With her melodic voice, she dreamed of performing in the modern Vietnamese theater, which was more in vogue with girls her age. After a dismal audition for the popular Cai Luong theater program at the Conservatory of Saigon in 1960, Bay says, she sat dejected, afraid she had missed her shot at stardom.
Outside the theater, her luck changed. An instructor caught sight of her and invited her to try out for a new, government-subsidized program aimed at boosting Hat Boi.
Bay immersed herself in the opera’s archaic poetry and music, despite ridicule by her friends in another theater program.

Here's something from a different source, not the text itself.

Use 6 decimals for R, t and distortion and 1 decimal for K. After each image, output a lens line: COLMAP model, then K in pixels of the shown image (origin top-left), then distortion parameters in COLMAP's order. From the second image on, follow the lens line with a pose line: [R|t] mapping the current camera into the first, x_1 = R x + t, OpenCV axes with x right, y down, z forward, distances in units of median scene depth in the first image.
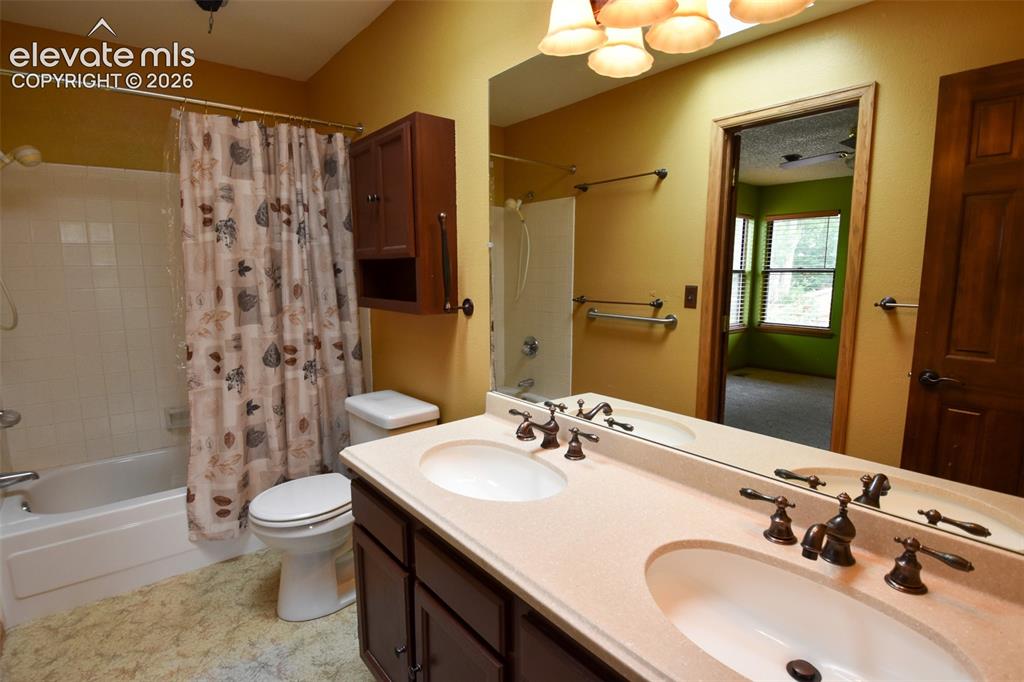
lens RADIAL K [[485.4, 0, 509.9], [0, 485.4, 341.1], [0, 0, 1]] dist [0.011936, -0.026588]
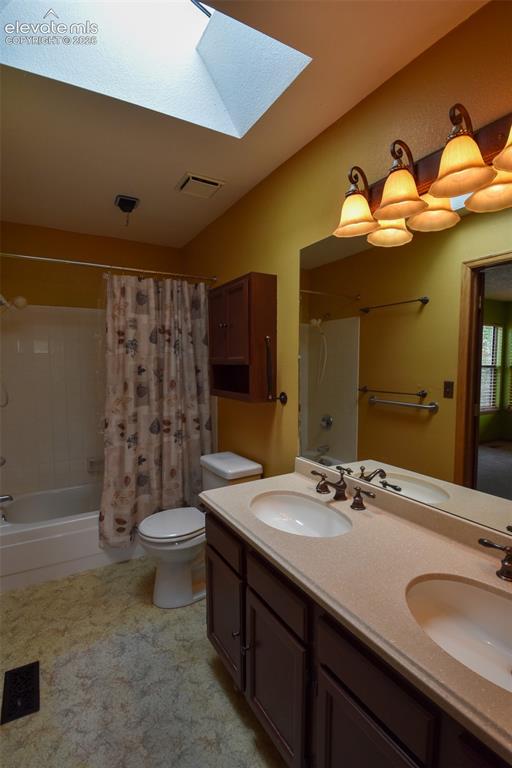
lens RADIAL K [[364.0, 0, 254.3], [0, 364.0, 380.9], [0, 0, 1]] dist [0.011936, -0.026588]
pose [[0.987731, 0.009382, -0.155885, -0.002554], [-0.021261, 0.996979, -0.074708, -0.036534], [0.154713, 0.077105, 0.984946, -0.103548]]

Four years later, she graduated and became a successful artist performing across Vietnam.
After her husband died during the Vietnam War, Bay started teaching Hat Boi to another crop of star-struck youth — many who entered the conservatory to avoid the battlefield — and took a second job translating Vietnamese texts to English for U.S. army officials.
She would sometimes perform Hat Boi for free, thriving from the thunderous applause of the audience. They’d throw money tucked inside paper fans at her feet, she says.
After the war, the communist government took hold of the conservatory. Bay says corrupt officers tried to demand she sleep with them if she wanted to perform and threatened to take away her teaching job. But she refused.
In 1992, Bay emigrated to the United States. She packed cassette tapes, books and song sheets, hoping to start a Hat Boi class in the bustling Vietnamese community here. But when she arrived, her heart sank.
“When I came here, I didn’t see Hat Boi,” Bay recalls. “They said, Hat Boi? What is that?”
She eventually became a nurse’s assistant, saved up enough to retire and brought her daughters and their families to live with her in a small house in Orange County. Hat Boi had no place in her new world of suburban strip malls, Hollywood movies and blaring rock music.
Five years ago, she was asked to give a Hat Boi demonstration at the University of California, Los Angeles. The event inspired professors and advocates to search for funding to start the community’s first Hat Boi class.
It began last year in a practice room at the Vietnamese American Arts & Letters Association.
On Thursday nights, a handful of rambunctious 4-, 6- and 8-year olds cluster around a table sipping juice boxes before lining up to learn the opera’s carefully choreographed steps. The adult students then take the floor, clutching fans draped with red and yellow tassels. Some remember their teacher from newspaper snapshots back in Vietnam.
In late February, Bay’s class will give its first performance. The true test of the class’ success, however, will be whether the children learn to appreciate Hat Boi along with the latest band to hit the airwaves.
“Somehow, it will integrate into their lives,” says Ysa Le, the association’s executive director. “Once you learn something … I think it will be with you forever.”